ABOUT THIS TASK: Report each line of the records below that contains the word "point".

RECORDS FOR THE EXERCISE:
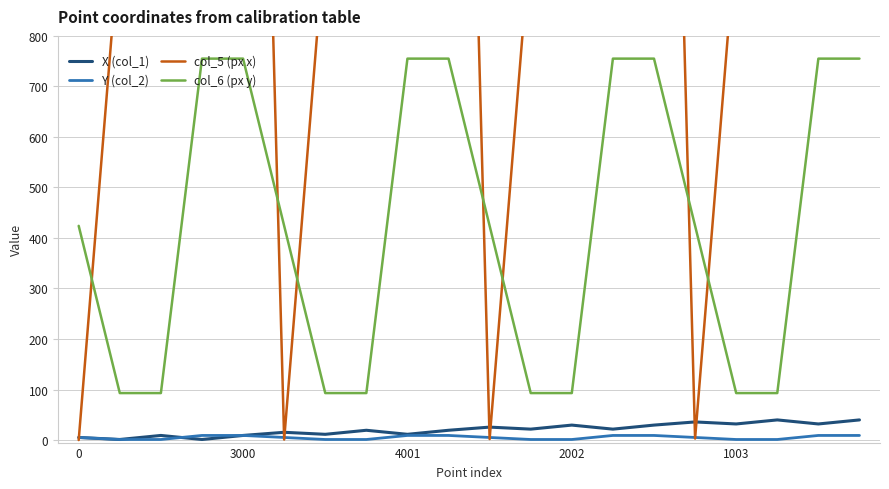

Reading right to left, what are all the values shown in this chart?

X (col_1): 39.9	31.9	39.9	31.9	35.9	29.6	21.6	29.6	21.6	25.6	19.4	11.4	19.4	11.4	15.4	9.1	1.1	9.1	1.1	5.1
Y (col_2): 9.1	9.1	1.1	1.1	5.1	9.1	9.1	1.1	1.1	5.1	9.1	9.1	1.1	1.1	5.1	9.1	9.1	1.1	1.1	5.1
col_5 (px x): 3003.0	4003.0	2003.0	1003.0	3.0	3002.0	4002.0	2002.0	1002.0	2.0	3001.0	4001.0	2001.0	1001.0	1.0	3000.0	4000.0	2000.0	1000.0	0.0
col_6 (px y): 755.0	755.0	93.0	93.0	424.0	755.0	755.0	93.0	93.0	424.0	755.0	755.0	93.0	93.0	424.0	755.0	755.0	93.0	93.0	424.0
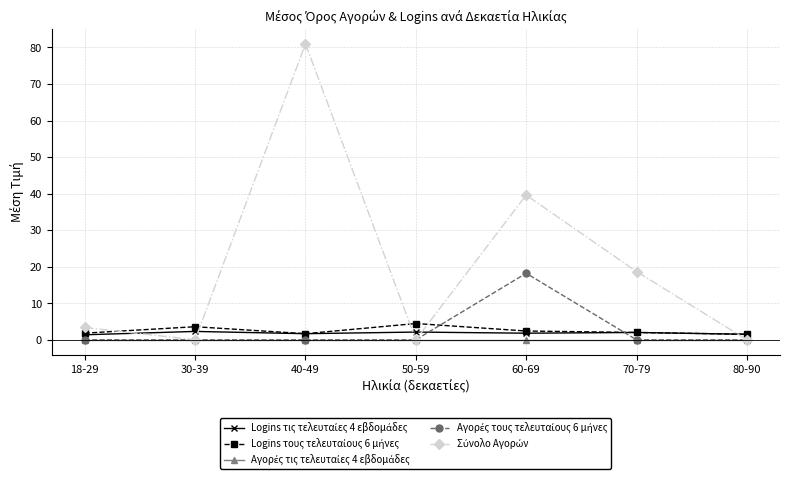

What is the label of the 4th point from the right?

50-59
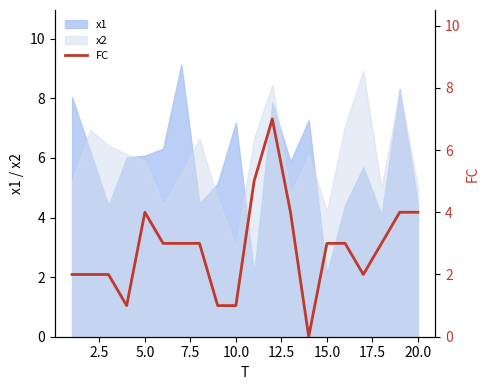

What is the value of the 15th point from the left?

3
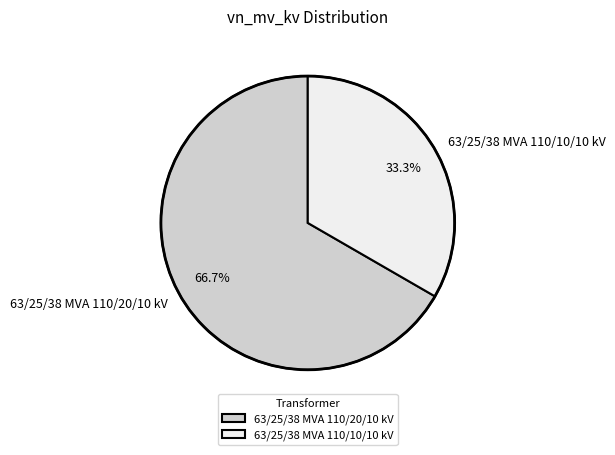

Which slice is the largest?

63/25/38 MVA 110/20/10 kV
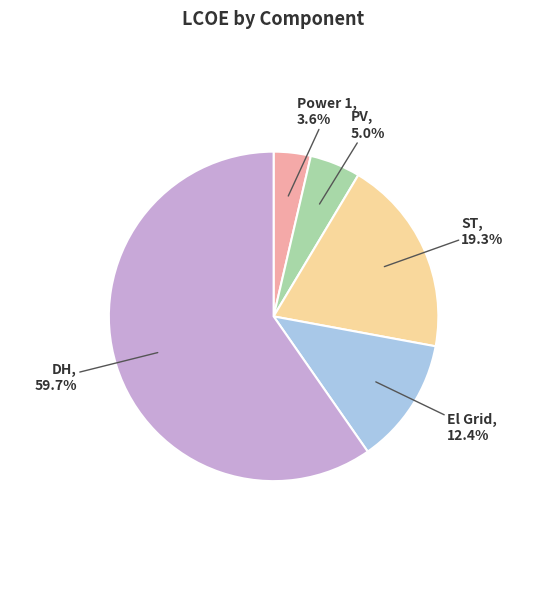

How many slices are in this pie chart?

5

==

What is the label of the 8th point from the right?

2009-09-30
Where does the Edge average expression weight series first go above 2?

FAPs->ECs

RESPONSE:
What is the label of the 4th point from the right?
What is the value of the 15th point from the left?
What is the label of the 8th point from the right?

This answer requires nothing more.